Ein Vorankommen deutet sich auch für den Bau der Kinderkrippe an. "Wir haben mit der Regierung der Oberpfalz und der Diözese ein positives Gespräch geführt. Wir besprachen eine optimale Förderung", berichtete Götz, der den Termin mit Leonhard Steinsdörfer von der Kirchenverwaltung wahrgenommen hatte. Vorsichtige Schätzungen mit einer halben Million Euro Gesamtkosten, kämen zwischen 150 000 und 200 000 Euro auf die Gemeinde zu. "Ein Architekturbüro erstellt derzeit den endgültigen Entwurf für den Anbau der Kindertagesstätte an den bestehenden Kindergarten."

Problemfall Spielplatz


"Der Spielplatz Meister entwickelte sich zu einem Sorgenkind", leitete Götz über und schilderte gravierende Mängel, wie morsche Teile und auftretenden Holzschwamm. Die Spielgeräte stammen aus einer Konkursmasse, waren günstig und halten nicht so lange wie erwartet. Einstimmig beschloss der Rat, 15 000 Euro in den Haushalt 2017 einzustellen, um die Geräte auszutauschen. Markträtin Ursula Fischer erklärte sich bereit, vorab eine Auswahl gewünschter Spielelemente mit Familien zu klären.
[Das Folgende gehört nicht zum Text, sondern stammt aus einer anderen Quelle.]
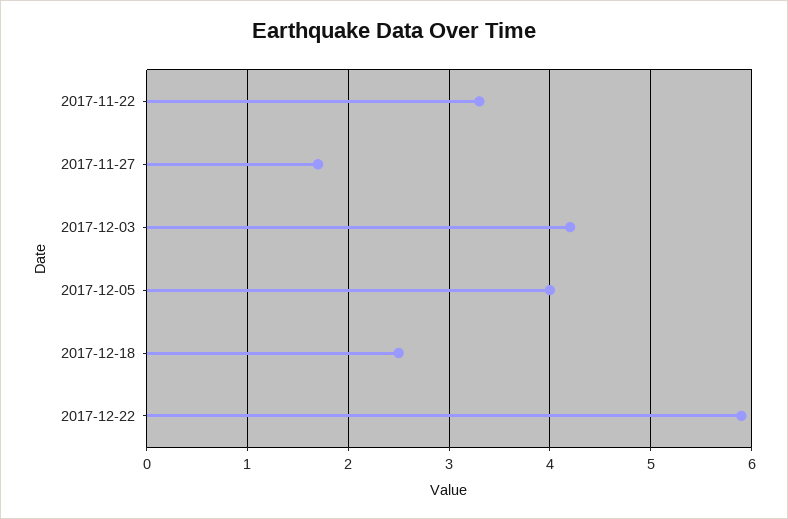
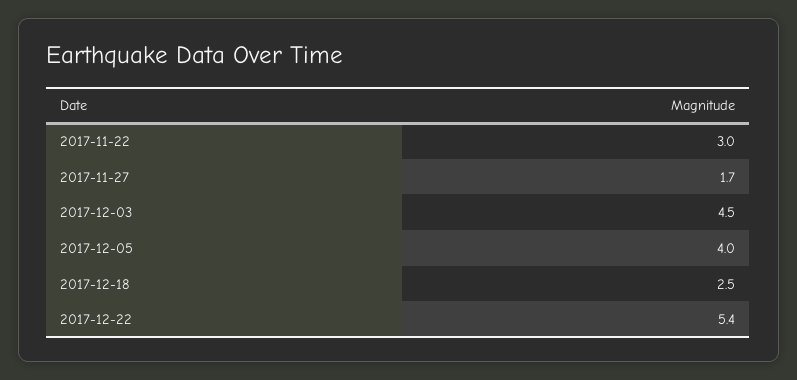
2017-11-22: 3.3 -> 3
2017-12-03: 4.2 -> 4.5
2017-12-22: 5.9 -> 5.4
Michael Bäumler erhielt die Zustimmung für die Erstaufforstung auf seinem Grundstück. Grünes Licht erhielt Alfons Fellner für die Errichtung eines Balkons an seinem Wohnhaus im Eichenweg. Der Bezirksposaunenchor Weiden erhält eine Spende von 100 Euro. Einmalig, als Anerkennung des Konzerts in Kohlberg. Der Kunst- und Kulturverein Anton Beer-Walbrunn kann sich über 300 Euro Förderung freuen. Ein weitergehender Antrag von Gerhard List mit 500 Euro fand nach langer Diskussion keine Mehrheit (5:7). "Eine Anschub-Finanzierung, ich hoffe es gehen mehr Kohlberger hin" (List), "Wir können uns nicht raushalten" (Prechtl), "Kultur ist nicht in Euro messbar" (Ponitz), so die Befürworter.

Einstimmiges Votum


"Ohne Konzept, keine Spende", monierte Adrian Blödt. Der Vereinsvorsitzende hatte mit dem Hinweis, dass sich der Verein in der Anfangsphase befände, keine Zahlen genannt. Blödt argumentierte mit bereits geleisteten Zahlungen, schätzte diese auf 3000 Euro. Dieser Auffassung widersprach Fischer. Am Ende gab es dennoch ein klares 12:0-Votum. Valeske erhält die Anregung, Musiker aus dem Ort als Interpreten in Veranstaltungen einzugliedern. Martina Auer-Bertelshofer hatte diese Idee angestoßen.

Das Gremium wurde abschließend mit der Auswertung von Verkehrsdaten konfrontiert. Die Messungen betrafen den Gemeindebereich Artesgrün. Von Kohlberg in Richtung Oberwildenau kommend wurden über den Zeitraum von vier Wochen folgende Raser festgehalten: 4 fuhren 110 Stundenkilometer und schneller, 24 waren mit Tempo 100 unterwegs, 81 mit 90, 340 mit 80, 700 mit 70 und fast 1000 mit 60 Sachen. Der Bürgermeister sieht sich hier unter Zugzwang: "Ich werde die Zahlen der Polizei vorlegen und weitere Schritte besprechen."